Planung und Einbau einer Walk-In-Dusche: Was ist zu beachten?

Wir waren kürzlich bei Verwandten zu Besuch, die ihr Bad saniert haben. Sie sind im Großen und Ganzen sehr zufrieden, haben aber Probleme mit ihrer Dusche. Sie ist zur schmalen Seite hin offen und nun spritzt beim Duschen immer wieder Wasser auf den Boden vor der Dusche. Da wir selbst über eine Sanierung nachdenken und die Dusche uns bis auf das Wasserproblem gut gefallen hat, wollte ich nachfragen, worauf man achten muss, wenn man eine solche Walk-In-Dusche planen / einbauen will? Wie kann man gerade das Spritzwasser in der Dusche halten?

3 Expertenantworten (letzte Antwort am 11. September)
  1. Hans Schramm
    Hans Schramm | Badexperte

    Besondere Optik fürs Badezimmer

    Walk-In-Duschen haben eine einzigartige Wirkung, weil sie offener gehalten sind. Dadurch erscheinen sie großzügiger als die klassische Duschkabine. Der Begriff „Walk-In“ bezieht sich in erster Linie auf die freie Begehbarkeit. Es gibt dementsprechend keine abschließende Tür. Inzwischen ist es aber Standard, dass diese Duschen soweit möglich ebenfalls ebenerdig sind. Das lässt sich umsetzen, wenn Aufbauhöhe, Ablaufsituation und Duschsystem es hergeben und aufeinander abgestimmt sind.

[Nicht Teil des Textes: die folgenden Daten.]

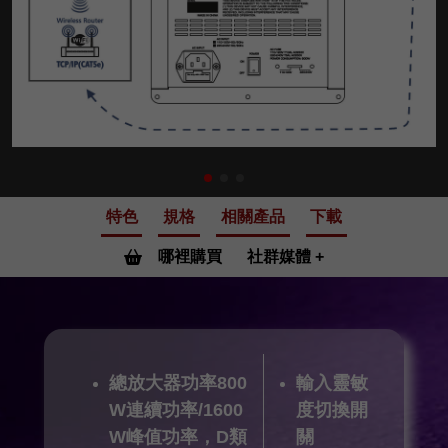
特色
規格
相關產品
下載
哪裡購買
社群媒體
總放大器功率800
輸入靈敏
W連續功率/1600
度切換開
W峰值功率，D類
關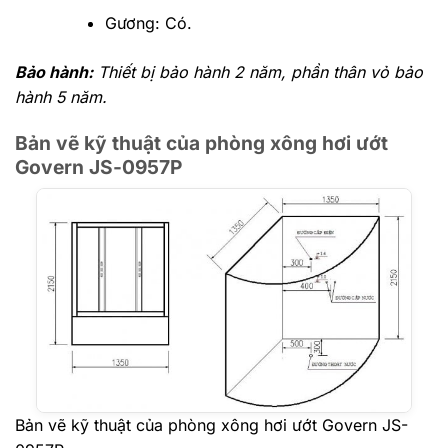
Gương: Có.
Bảo hành:
Thiết bị bảo hành 2 năm, phần thân vỏ bảo
hành 5 năm.
Bản vẽ kỹ thuật của phòng xông hơi ướt
Govern JS-0957P
Bản vẽ kỹ thuật của phòng xông hơi ướt Govern JS-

    Die besondere Optik kommt umso stärker zum Tragen, je reduzierter das Design ist. Beläge und Befestigungen für den Spritzschutz können ersetzt werden, wenn die Duschabtrennung aus Glas in eine Fliesennut eingesetzt wird. Hier müssen Planung und Einbau auf den Millimeter genau sein.

  2. HEIMWOHL
    HEIMWOHL  | Badexperten

    Raumgröße und Spritzschutz

    Grundsätzlich gilt, wenn Sie bei einer Sanierung eine begehbare Dusche ohne Tür einbauen lassen möchten, dass das Bad eine ausreichende Größe haben sollte. Die Duschareale nehmen tendenziell viel Platz in Anspruch, was vor allem mit dem Spritzschutz zusammenhängt.

    Wir empfehlen für den Spritzschutz eine Mindestlänge von 1,40 m (ab der Wasserstelle). Damit wird der größte Teil des Spritzwassers abgefangen. Kleinere Tropfen kann ein Badvorleger oder ein Handtuch aufsaugen. Von der Dusche aus tritt man auf die Weise direkt auf einen weichen Untergrund und kann die Füße trocknen. Was außerdem viele vergessen, ist die Tatsache, dass die Walk-In-Duschen aufgrund der moderneren Gestaltung offen sind. In der Regel sind die Kunden aber geschlossene Kabinen gewöhnt. In diesen kann der Wasserdampf kaum entweichen und erzeugt eine behagliche Wärme. In einem frei begehbaren Duschbereich entweicht der wärmende Wasserdampf. Manchen Nutzern ist das zu kühl, sodass die Freude am Duschen vergeht. Das kann ein entscheidendes Kriterium beim Für und Wider eines derartigen Duschmodells sein.

     

    Weitere Informationen zum Thema finden Sie hier:

  3. Petra Schabinger
    Petra Schabinger | Badberaterin

    Barrierefrei geht nicht immer

    Wenn sie eine bodenebene Dusche wollen, was bei den meisten begehbaren Duschen der Fall ist, muss der Fußbodenaufbau stimmen. Genauer die Höhe. Nicht immer kann die Dusche bündig zum Boden eingebaut werden. Verbunden damit müssen Leitungsführung und Ablauf exakt stimmen, damit das Wasser tatsächlich problemlos abfließen kann.